__Your task__
Copy out the records verbatim, starting at the line that contains "country: South Africa" and continuing through the final line of the records, with both ends included.

__Stored records__
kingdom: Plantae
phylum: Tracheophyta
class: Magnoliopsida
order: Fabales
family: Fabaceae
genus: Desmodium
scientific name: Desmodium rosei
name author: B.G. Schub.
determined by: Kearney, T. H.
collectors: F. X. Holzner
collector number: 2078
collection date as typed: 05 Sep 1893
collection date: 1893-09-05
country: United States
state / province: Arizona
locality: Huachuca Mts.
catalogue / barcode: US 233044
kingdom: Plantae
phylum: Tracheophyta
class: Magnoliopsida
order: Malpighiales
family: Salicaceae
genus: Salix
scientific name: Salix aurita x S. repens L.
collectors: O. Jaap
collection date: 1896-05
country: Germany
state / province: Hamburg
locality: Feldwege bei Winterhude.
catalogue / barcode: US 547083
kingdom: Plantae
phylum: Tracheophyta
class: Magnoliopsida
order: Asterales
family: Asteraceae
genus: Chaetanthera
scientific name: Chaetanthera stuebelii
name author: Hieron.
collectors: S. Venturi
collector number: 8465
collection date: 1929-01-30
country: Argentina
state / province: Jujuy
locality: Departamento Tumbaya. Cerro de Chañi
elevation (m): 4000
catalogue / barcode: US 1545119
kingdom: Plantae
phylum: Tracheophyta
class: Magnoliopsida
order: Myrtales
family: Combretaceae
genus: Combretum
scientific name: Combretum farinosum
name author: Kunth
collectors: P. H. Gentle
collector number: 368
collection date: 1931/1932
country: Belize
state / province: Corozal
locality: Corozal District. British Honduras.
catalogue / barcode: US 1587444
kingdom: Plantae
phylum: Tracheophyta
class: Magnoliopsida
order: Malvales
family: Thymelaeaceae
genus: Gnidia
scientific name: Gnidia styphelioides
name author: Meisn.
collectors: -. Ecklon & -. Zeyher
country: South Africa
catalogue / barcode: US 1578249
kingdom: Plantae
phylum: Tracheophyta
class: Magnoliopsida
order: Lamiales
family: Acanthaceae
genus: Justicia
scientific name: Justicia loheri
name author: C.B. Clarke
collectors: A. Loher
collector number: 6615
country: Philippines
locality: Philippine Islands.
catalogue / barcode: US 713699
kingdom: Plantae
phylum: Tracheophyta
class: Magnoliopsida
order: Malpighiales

__Written reply__
country: South Africa
catalogue / barcode: US 1578249
kingdom: Plantae
phylum: Tracheophyta
class: Magnoliopsida
order: Lamiales
family: Acanthaceae
genus: Justicia
scientific name: Justicia loheri
name author: C.B. Clarke
collectors: A. Loher
collector number: 6615
country: Philippines
locality: Philippine Islands.
catalogue / barcode: US 713699
kingdom: Plantae
phylum: Tracheophyta
class: Magnoliopsida
order: Malpighiales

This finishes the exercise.